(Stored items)
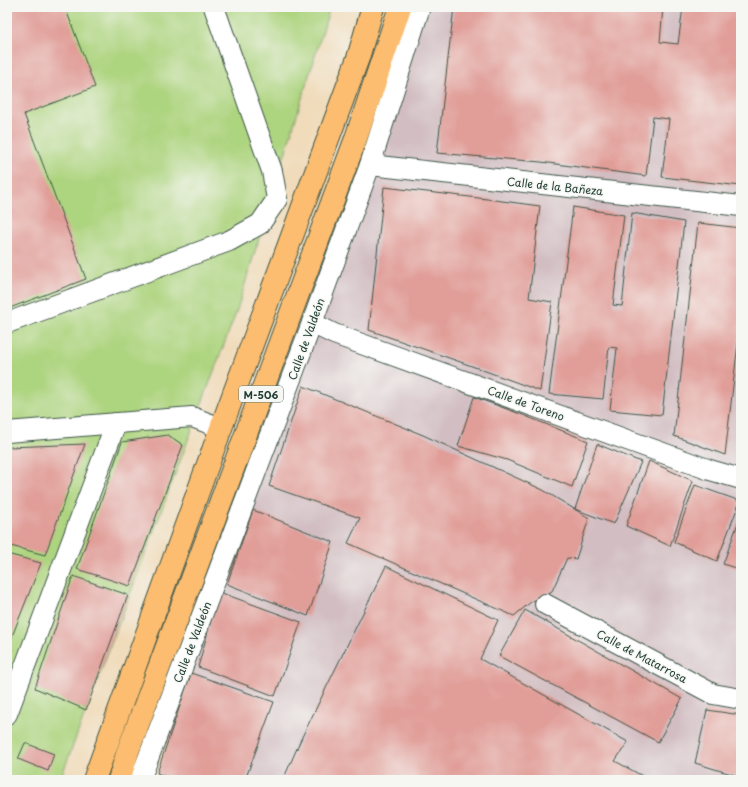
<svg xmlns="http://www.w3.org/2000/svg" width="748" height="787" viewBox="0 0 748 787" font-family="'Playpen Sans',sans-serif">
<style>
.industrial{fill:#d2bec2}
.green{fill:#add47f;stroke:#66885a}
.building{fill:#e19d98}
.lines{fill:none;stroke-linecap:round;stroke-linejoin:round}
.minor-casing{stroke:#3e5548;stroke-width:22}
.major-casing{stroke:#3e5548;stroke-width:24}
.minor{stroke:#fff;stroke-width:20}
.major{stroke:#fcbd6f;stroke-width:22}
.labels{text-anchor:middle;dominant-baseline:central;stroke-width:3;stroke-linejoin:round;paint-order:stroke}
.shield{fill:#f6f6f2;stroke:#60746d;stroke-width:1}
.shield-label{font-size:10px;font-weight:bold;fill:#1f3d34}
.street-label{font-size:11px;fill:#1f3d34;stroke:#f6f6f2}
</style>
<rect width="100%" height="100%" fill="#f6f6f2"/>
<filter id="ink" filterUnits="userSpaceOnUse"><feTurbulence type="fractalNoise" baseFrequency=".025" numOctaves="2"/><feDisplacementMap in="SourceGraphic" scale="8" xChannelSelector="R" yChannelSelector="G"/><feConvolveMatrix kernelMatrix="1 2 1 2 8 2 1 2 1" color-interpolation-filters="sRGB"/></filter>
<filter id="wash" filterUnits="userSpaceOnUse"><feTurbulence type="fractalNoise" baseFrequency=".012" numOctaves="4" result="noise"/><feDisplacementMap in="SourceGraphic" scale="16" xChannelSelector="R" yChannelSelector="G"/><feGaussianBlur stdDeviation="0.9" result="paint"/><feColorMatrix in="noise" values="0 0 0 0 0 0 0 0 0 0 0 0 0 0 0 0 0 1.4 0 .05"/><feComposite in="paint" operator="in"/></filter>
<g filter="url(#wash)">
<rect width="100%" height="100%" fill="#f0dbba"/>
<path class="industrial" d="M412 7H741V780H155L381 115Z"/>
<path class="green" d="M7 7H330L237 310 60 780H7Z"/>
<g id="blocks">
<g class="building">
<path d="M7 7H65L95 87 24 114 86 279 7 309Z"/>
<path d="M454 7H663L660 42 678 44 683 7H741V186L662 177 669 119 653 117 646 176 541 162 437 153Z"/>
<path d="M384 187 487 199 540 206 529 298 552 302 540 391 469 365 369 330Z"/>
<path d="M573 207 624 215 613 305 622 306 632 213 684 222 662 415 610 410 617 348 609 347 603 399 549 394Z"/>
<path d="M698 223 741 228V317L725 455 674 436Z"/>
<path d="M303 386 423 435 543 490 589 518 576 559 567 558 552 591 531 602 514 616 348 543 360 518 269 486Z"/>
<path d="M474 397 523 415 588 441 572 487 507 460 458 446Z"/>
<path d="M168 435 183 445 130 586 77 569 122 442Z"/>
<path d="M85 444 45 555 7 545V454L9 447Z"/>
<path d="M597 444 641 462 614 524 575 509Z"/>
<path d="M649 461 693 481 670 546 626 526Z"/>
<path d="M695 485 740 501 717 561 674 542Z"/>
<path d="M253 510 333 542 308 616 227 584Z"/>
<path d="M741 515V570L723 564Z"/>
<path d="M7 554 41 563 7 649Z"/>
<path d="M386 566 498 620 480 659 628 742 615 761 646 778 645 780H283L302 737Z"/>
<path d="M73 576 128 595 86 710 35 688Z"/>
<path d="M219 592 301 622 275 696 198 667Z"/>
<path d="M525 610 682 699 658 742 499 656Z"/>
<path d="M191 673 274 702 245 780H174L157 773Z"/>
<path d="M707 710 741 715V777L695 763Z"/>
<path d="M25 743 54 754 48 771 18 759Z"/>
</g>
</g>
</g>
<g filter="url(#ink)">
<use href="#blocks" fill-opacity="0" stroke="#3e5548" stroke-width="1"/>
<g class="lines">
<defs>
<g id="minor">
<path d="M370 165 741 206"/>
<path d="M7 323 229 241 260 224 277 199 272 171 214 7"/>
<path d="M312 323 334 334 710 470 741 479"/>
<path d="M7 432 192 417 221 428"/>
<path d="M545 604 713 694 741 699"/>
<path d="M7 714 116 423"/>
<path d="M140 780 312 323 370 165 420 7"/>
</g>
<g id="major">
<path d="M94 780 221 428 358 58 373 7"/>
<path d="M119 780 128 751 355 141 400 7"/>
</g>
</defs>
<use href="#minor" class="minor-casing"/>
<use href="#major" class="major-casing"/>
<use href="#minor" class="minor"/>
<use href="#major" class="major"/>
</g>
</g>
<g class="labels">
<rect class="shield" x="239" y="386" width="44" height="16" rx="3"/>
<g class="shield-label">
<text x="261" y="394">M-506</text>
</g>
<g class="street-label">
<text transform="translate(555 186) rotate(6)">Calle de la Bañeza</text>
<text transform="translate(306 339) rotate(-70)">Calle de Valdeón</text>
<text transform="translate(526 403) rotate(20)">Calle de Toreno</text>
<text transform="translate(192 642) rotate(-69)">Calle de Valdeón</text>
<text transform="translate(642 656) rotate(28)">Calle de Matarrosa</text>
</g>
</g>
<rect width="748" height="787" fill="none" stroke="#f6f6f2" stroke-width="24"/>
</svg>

_ABOUT THIS EXERCISE_
Every record, word for word, should be given back without its pictures.

_PROBLEM SOLUTION_
<svg xmlns="http://www.w3.org/2000/svg" width="748" height="787" viewBox="0 0 748 787" font-family="'Playpen Sans',sans-serif">
<style>
.industrial{fill:#d2bec2}
.green{fill:#add47f;stroke:#66885a}
.building{fill:#e19d98}
.lines{fill:none;stroke-linecap:round;stroke-linejoin:round}
.minor-casing{stroke:#3e5548;stroke-width:22}
.major-casing{stroke:#3e5548;stroke-width:24}
.minor{stroke:#fff;stroke-width:20}
.major{stroke:#fcbd6f;stroke-width:22}
.labels{text-anchor:middle;dominant-baseline:central;stroke-width:3;stroke-linejoin:round;paint-order:stroke}
.shield{fill:#f6f6f2;stroke:#60746d;stroke-width:1}
.shield-label{font-size:10px;font-weight:bold;fill:#1f3d34}
.street-label{font-size:11px;fill:#1f3d34;stroke:#f6f6f2}
</style>
<rect width="100%" height="100%" fill="#f6f6f2"/>
<filter id="ink" filterUnits="userSpaceOnUse"><feTurbulence type="fractalNoise" baseFrequency=".025" numOctaves="2"/><feDisplacementMap in="SourceGraphic" scale="8" xChannelSelector="R" yChannelSelector="G"/><feConvolveMatrix kernelMatrix="1 2 1 2 8 2 1 2 1" color-interpolation-filters="sRGB"/></filter>
<filter id="wash" filterUnits="userSpaceOnUse"><feTurbulence type="fractalNoise" baseFrequency=".012" numOctaves="4" result="noise"/><feDisplacementMap in="SourceGraphic" scale="16" xChannelSelector="R" yChannelSelector="G"/><feGaussianBlur stdDeviation="0.9" result="paint"/><feColorMatrix in="noise" values="0 0 0 0 0 0 0 0 0 0 0 0 0 0 0 0 0 1.4 0 .05"/><feComposite in="paint" operator="in"/></filter>
<g filter="url(#wash)">
<rect width="100%" height="100%" fill="#f0dbba"/>
<path class="industrial" d="M412 7H741V780H155L381 115Z"/>
<path class="green" d="M7 7H330L237 310 60 780H7Z"/>
<g id="blocks">
<g class="building">
<path d="M7 7H65L95 87 24 114 86 279 7 309Z"/>
<path d="M454 7H663L660 42 678 44 683 7H741V186L662 177 669 119 653 117 646 176 541 162 437 153Z"/>
<path d="M384 187 487 199 540 206 529 298 552 302 540 391 469 365 369 330Z"/>
<path d="M573 207 624 215 613 305 622 306 632 213 684 222 662 415 610 410 617 348 609 347 603 399 549 394Z"/>
<path d="M698 223 741 228V317L725 455 674 436Z"/>
<path d="M303 386 423 435 543 490 589 518 576 559 567 558 552 591 531 602 514 616 348 543 360 518 269 486Z"/>
<path d="M474 397 523 415 588 441 572 487 507 460 458 446Z"/>
<path d="M168 435 183 445 130 586 77 569 122 442Z"/>
<path d="M85 444 45 555 7 545V454L9 447Z"/>
<path d="M597 444 641 462 614 524 575 509Z"/>
<path d="M649 461 693 481 670 546 626 526Z"/>
<path d="M695 485 740 501 717 561 674 542Z"/>
<path d="M253 510 333 542 308 616 227 584Z"/>
<path d="M741 515V570L723 564Z"/>
<path d="M7 554 41 563 7 649Z"/>
<path d="M386 566 498 620 480 659 628 742 615 761 646 778 645 780H283L302 737Z"/>
<path d="M73 576 128 595 86 710 35 688Z"/>
<path d="M219 592 301 622 275 696 198 667Z"/>
<path d="M525 610 682 699 658 742 499 656Z"/>
<path d="M191 673 274 702 245 780H174L157 773Z"/>
<path d="M707 710 741 715V777L695 763Z"/>
<path d="M25 743 54 754 48 771 18 759Z"/>
</g>
</g>
</g>
<g filter="url(#ink)">
<use href="#blocks" fill-opacity="0" stroke="#3e5548" stroke-width="1"/>
<g class="lines">
<defs>
<g id="minor">
<path d="M370 165 741 206"/>
<path d="M7 323 229 241 260 224 277 199 272 171 214 7"/>
<path d="M312 323 334 334 710 470 741 479"/>
<path d="M7 432 192 417 221 428"/>
<path d="M545 604 713 694 741 699"/>
<path d="M7 714 116 423"/>
<path d="M140 780 312 323 370 165 420 7"/>
</g>
<g id="major">
<path d="M94 780 221 428 358 58 373 7"/>
<path d="M119 780 128 751 355 141 400 7"/>
</g>
</defs>
<use href="#minor" class="minor-casing"/>
<use href="#major" class="major-casing"/>
<use href="#minor" class="minor"/>
<use href="#major" class="major"/>
</g>
</g>
<g class="labels">
<rect class="shield" x="239" y="386" width="44" height="16" rx="3"/>
<g class="shield-label">
<text x="261" y="394">M-506</text>
</g>
<g class="street-label">
<text transform="translate(555 186) rotate(6)">Calle de la Bañeza</text>
<text transform="translate(306 339) rotate(-70)">Calle de Valdeón</text>
<text transform="translate(526 403) rotate(20)">Calle de Toreno</text>
<text transform="translate(192 642) rotate(-69)">Calle de Valdeón</text>
<text transform="translate(642 656) rotate(28)">Calle de Matarrosa</text>
</g>
</g>
<rect width="748" height="787" fill="none" stroke="#f6f6f2" stroke-width="24"/>
</svg>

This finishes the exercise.